If at this very moment you are grasping for the point as much as we are, it’s essentially this: Team Shut Up and Drive looks like the heist crew assembled to knock off the R2AK.
Their boat is a Beneteau Figaro 2; a straight ahead racing sled designed by the French for short-handed offshore racing. The 2 is way less of a science experiment than its new foiling sibling but has been clocked at 24 knots(!)—by our math the exact speed at which underwear becomes a safety deposit box. They’ve also fabbed up a human-powered twindrive as a contingency for when the wind takes two in the chest and doesn’t get up.
Team Shut Up and Drive has the collective rap sheet that kept the Sargent flipping pages in the file and making a low whistling noise. It starts with the type of nickel and dime stuff you’d expect: placements in local races, national honors around the collegiate buoys, two Race To Alaskas. By page three it goes deep into the kind of rare air racing that is a bit of a stranger for the rag tag navy that is the R2AK: two times in both the Transat and Vendee Globe, 1st place in Fastnet and Solitaire du Chocolat, Class 40 world champion, 2nd places in Sydney Hobart, Pacific Cup, at which point Sarge threw the folder at us and told us to stop wasting our time in the office and go get them.

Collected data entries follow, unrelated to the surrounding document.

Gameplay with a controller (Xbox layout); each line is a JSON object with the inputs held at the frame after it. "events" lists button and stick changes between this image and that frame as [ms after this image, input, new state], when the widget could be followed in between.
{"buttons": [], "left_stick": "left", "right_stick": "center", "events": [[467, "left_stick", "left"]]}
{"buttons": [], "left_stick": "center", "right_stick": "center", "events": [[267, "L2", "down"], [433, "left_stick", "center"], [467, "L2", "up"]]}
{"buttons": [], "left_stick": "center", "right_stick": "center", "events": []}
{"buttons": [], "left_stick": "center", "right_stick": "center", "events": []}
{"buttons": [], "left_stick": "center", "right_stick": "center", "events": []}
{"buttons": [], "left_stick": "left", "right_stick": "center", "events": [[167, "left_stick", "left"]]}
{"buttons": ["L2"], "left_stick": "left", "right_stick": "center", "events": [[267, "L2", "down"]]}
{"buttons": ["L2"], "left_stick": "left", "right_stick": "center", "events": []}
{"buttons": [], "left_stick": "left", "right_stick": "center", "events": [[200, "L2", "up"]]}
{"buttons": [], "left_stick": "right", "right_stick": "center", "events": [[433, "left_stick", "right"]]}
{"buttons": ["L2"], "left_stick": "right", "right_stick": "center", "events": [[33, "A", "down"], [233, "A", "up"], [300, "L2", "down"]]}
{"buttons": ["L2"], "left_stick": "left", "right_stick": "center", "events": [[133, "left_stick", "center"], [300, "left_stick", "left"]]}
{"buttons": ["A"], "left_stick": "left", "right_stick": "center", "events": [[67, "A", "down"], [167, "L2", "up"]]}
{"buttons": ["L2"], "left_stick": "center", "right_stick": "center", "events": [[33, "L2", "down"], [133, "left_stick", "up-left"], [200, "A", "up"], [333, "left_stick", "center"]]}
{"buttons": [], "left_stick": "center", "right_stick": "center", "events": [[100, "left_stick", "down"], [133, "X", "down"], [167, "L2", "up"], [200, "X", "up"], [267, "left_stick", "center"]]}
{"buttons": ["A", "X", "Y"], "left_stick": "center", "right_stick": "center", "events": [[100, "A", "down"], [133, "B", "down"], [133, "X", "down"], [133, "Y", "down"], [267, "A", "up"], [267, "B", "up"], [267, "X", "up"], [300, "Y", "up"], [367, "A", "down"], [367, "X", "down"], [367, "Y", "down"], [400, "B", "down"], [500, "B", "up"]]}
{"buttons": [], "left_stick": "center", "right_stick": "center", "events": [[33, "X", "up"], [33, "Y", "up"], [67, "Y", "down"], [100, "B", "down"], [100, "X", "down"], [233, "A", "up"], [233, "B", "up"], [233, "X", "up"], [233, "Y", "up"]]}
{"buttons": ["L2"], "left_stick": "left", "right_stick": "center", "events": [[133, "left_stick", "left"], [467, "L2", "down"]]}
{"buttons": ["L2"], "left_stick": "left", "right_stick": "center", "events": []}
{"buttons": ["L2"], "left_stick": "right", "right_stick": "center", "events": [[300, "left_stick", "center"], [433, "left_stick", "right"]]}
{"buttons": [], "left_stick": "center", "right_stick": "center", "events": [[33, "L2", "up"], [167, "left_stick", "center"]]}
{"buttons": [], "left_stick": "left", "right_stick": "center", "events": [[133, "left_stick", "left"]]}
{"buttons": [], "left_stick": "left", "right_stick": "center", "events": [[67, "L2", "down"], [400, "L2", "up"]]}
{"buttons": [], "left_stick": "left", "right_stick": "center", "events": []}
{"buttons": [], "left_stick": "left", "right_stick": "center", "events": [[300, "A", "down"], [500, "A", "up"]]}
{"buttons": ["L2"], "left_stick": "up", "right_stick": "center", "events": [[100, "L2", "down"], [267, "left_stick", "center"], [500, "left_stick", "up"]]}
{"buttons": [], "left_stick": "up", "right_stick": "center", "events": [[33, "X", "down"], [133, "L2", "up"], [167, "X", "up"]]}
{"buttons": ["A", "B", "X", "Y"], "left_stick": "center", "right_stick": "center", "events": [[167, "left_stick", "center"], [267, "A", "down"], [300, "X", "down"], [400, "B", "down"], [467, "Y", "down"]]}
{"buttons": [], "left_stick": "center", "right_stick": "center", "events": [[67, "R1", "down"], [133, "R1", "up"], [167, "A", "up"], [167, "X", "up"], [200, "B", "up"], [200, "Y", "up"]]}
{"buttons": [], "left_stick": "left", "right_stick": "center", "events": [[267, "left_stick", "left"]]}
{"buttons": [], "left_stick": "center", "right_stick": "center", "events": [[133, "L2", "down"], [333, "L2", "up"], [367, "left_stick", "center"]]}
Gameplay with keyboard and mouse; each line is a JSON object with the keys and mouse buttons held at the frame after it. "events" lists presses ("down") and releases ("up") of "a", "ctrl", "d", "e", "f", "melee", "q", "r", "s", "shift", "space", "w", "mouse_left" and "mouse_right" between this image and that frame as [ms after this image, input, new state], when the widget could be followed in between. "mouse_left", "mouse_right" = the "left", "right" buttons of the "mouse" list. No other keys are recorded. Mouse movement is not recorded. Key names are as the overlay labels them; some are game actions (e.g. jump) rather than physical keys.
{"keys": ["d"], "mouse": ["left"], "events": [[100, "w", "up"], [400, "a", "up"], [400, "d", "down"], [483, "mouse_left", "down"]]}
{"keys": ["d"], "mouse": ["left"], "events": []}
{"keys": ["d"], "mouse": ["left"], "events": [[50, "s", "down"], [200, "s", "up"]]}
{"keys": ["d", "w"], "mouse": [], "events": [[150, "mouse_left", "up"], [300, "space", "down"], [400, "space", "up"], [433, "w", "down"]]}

The lingering question is ‘why?’ Their sailing chops would make them Bond-level villains—why are they in this carjack of a race? Using their skills on the R2AK is like a mission impossible style heist on a convenience store. Ocean’s 7-11.
At the time of writing they’re still looking for one more crew. Before you get excited: They don’t want a sailor. Tacticians that they are, they’re looking for bike meat with documented power output, a valid passport, and an approved set of podcasts. If R2AK is on your bucket list, and by which they seem to mean places you’d like to poop in a bucket, you could join the crew and become the second person who learned to sail while winning the R2AK.
Welcome to the R2AK, Team Shut up and Drive. We’re just going to lie here and clutch our pearls until the police arrive.